Fast jeder, der dieser Tage die Wissenschaftsnachrichten verfolgt, wird mitbekommen haben, dass am morgigen amerikanischen Unabhängigkeitstag (seit 2012 auch der Higgs-Tag!) die Sonde Juno den Jupiter erreicht. Wochen vorher schon begann auf diversen Podcasts und Blogs die Vorfreude auf diese nächste Heldentat der Raumfahrt.
Auch wenn sie noch von einem vergleichsweise kleinen Personenkreis verfolgt werden, werden wissenschaftliche Ereignisse zunehmend zu gesellschaftlichen „Events“, die gemeinsam erwartet, erlebt und gefeiert werden. Das geschieht in viel kleinerem Rahmen als bei einem Fußballturnier, aber nicht zuletzt dank der sozialen Medien schon wesentlich intensiver als vor 10 Jahren. Gerade wenn es um die inspirierenden Themen geht – die Eroberung des Weltalls, die Anfänge des Universums und darum, was die Welt im Innersten zusammenhält – fühlt man sich inzwischen zumindest ein kleines bisschen wie beim Fußballschauen, nur dass eben nicht gemeinsam mitgefiebert wird, ob der Elfmeter verwandelt wird, sondern dabei, ob die Sonde den fernen Kometen trifft oder die neueste SpaceX-Rakete die Landeplattform. Autokorsos bleiben noch aus, aber das kann ja noch werden.

(Quelle: CERN)
Erklimmt das LHC-Signal für das Higgs-Boson die 5 Standardabweichungen, haben „wir“ Gravitationswellen gesehen? Wie andere Events werfen diese Dinge inzwischen ihre Schatten voraus. Im Fall der Gravitationswellen bei LIGO verbreiteten Physiker wie z.B. Lawrence Krauss schon Monate vor der offiziellen Pressekonferenz relativ konkrete Gerüchte, die dann in den sozialen Medien und Wissenschaftsblogs ihre Runden drehten, bis sie von der konventionellen Presse aufgegriffen wurden.
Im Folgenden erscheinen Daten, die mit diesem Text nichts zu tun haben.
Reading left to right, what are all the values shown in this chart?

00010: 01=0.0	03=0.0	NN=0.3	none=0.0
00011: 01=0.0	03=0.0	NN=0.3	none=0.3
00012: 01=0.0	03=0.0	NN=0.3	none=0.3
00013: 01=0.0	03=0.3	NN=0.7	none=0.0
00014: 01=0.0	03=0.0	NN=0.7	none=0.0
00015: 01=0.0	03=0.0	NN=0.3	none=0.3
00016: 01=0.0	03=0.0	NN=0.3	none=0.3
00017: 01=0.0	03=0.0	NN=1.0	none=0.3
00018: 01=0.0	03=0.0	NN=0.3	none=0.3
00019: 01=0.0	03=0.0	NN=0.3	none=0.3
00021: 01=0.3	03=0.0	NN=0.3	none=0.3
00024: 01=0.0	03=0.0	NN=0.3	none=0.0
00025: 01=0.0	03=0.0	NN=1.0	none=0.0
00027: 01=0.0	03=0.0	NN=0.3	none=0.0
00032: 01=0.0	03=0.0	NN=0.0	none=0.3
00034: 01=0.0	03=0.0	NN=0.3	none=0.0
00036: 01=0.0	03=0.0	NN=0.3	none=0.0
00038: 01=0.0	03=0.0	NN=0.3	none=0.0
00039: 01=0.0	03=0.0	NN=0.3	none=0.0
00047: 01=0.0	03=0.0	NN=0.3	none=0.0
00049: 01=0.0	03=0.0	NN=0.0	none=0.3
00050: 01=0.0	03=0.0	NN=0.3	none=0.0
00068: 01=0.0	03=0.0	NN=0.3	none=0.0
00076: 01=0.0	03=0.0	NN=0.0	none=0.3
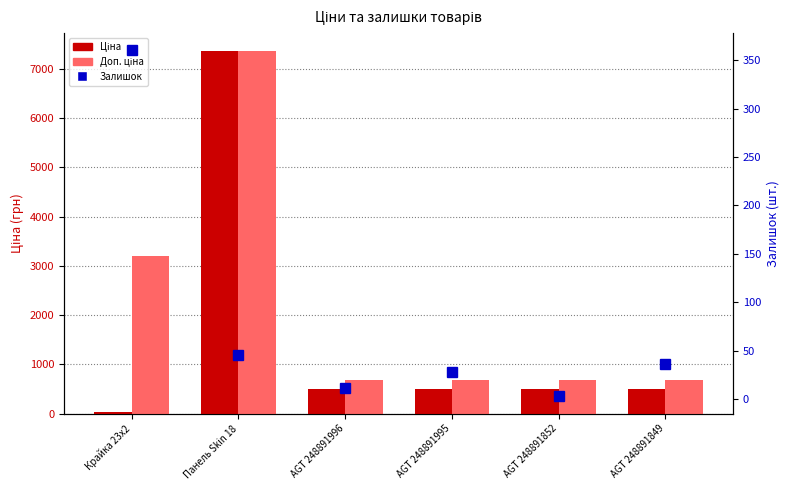

The Доп. ціна series shows 7360.2 at Панель Skin 18. True or false?

True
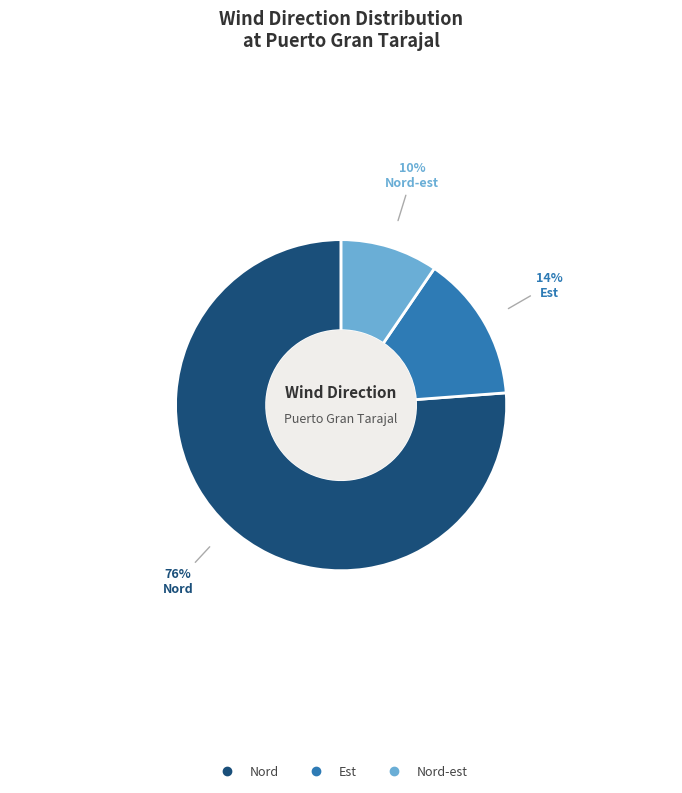

Is there a majority slice in this chart?

Yes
Dass das für die Experimentatoren der LIGO-Kollaboration mitunter auch frustrierend war, ist durchaus nachvollziehbar, und es hagelte teils bittere Kritik an den Gerüchteköchen – lenken sie nicht die wertvolle gesellschaftliche Aufmerksamkeit auf sich, die eigentlich den Wissenschaftlern der Experimente zusteht, und stehlen damit deren Moment des Triumphs? Der Konsens unter Wissenschaftlern scheint zu sein, dass abgewartet werden muss, bis alles offiziell fertig und abgesegnet ist, von der entsprechenden Stelle verkündet und dann von der Öffentlichkeit wohlwollend zur Kenntnis genommen werden kann – nur dann ist der Vorgang der hehren Wissenschaft angemessen. Das sehe ich anders.